Security-conscious key management systems typically employ three defenses:

  1. Zeroize: Overwrite sensitive memory before deallocating. Prevents stale-data reads from freed memory.

  2. Memory locking (mlock/VirtualLock): Prevent the OS from paging sensitive RAM to disk. Prevents swap-file leakage.

  3. Constant-time comparison: Prevent timing side-channels when comparing keys or tokens.

The question is: which of these should alknet-secret adopt in v1, and which should be deferred?

Decision

Phase 3 (v1): Zeroize only. Defer mlock and constant-time comparison to Phase B.

  • All sensitive types (seed bytes, derived private keys, passphrase strings) derive Zeroize and implement Drop to call zeroize() before deallocation.
  • The Lock operation calls zeroize() on the seed and all cached derived keys, then drops them.
  • mlock/VirtualLock and constant-time comparison are not included in v1.

Rationale for deferring mlock

  1. Complexity: mlock requires root/CAP_IPC_LOCK on Linux or SeLockMemory on Windows. The crate should work in unprivileged contexts (development, testing, single-user nodes) without requiring system configuration changes.

  2. Performance: mlock locks physical pages, which are typically 4KB. Locking many small buffers wastes physical memory. The seed (64 bytes) and derived keys (3264 bytes each) are tiny — the real risk is swap-file leakage, which zeroize partially mitigates by wiping before free.

  3. Deployment flexibility: Production head nodes running as root or with CAP_IPC_LOCK can add mlock in Phase B. Development and CLI nodes shouldn't need it.

  4. Audit surface: mlock introduces platform-specific code paths (Linux vs macOS vs Windows) that should be audited together, not bolted on incrementally.

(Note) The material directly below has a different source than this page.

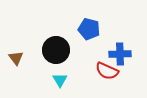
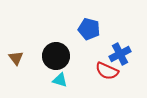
black circle: moved 6 px down
blue cross: rotated 25 degrees counterclockwise
cyan triangle: rotated 42 degrees counterclockwise
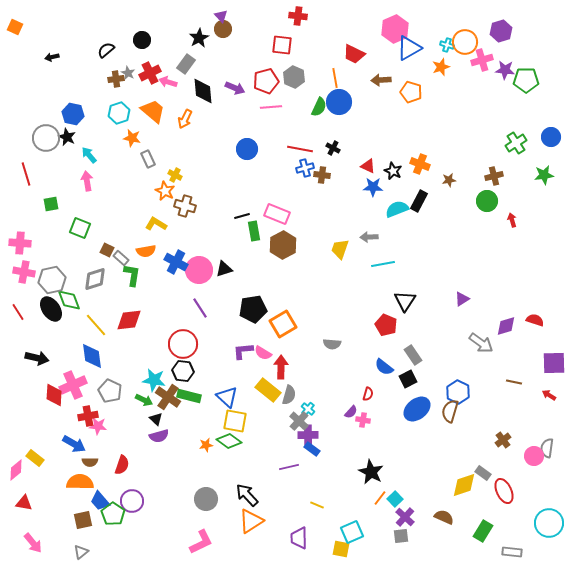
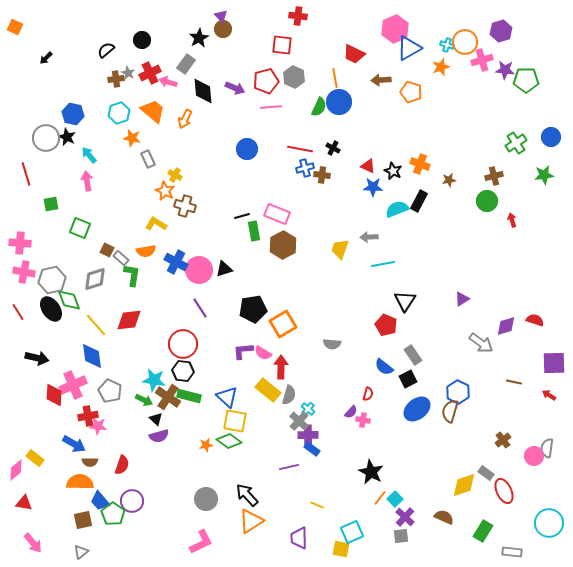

Rationale for deferring constant-time comparison

The SecretProtocol service receives requests over irpc (local mpsc or remote QUIC). Comparison timing is not observable by callers — they send a message and wait for a response. The comparison that matters (auth token verification) is in alknet-core's IdentityProvider, not in alknet-secret. Key derivation results (DerivedKey) are not compared against attacker-controlled input within this crate.

Zeroize implementation

use zeroize::Zeroize;

#[derive(Zeroize)]
#[zeroize(drop)]
struct SeedHolder {
    seed: Vec<u8>,
}

#[derive(Zeroize)]
#[zeroize(drop)]
struct DerivedKeyCache {
    keys: HashMap<String, Vec<u8>>,
}

#[zeroize(drop)] ensures that Drop calls zeroize() on all fields, overwriting memory before deallocation. This is a compile-time guarantee — forgetting to zeroize a field is a compile error.

Lock lifecycle

Unlock(passphrase)
  → validate mnemonic (if restoring) or generate new
  → derive master key from seed
  → store seed in SeedHolder (Zeroize-protected)
  → cache empty (keys derived on demand)

DeriveEd25519/DeriveEncryptionKey/Encrypt/Decrypt
  → require unlocked state (error if locked)
  → derive key, return result
  → optionally cache derived key

Lock
  → zeroize all cached derived keys
  → zeroize seed
  → drop all sensitive material
  → service returns to locked state

Consequences

  • Positive: Zeroize is zero-cost at compile time, minimal dependency (zeroize crate is ~500 lines, no unsafe on stable), and provides meaningful protection against stale-memory reads.
  • Positive: Lock effectively purges all sensitive material. After Lock, the process memory contains no useful secret data.
  • Positive: No platform-specific code paths in v1. The crate compiles and runs everywhere without privilege requirements.
  • Negative: Without mlock, the OS can page the seed to swap before zeroization occurs. This is a window of vulnerability that Phase B closes. The risk is acceptable for v1 because swap-file extraction requires root access or physical access to the machine — the same threat model as reading process memory directly.
  • Negative: Without constant-time comparison, timing side-channels exist in theory. In practice, no comparison in alknet-secret operates on attacker-controlled input, so the risk is nil within this crate.
  • Negative: zeroize adds a dependency. The zeroize crate is widely used in Rust crypto (ring, ed25519-dalek, x25519-dalek) and is a de facto standard.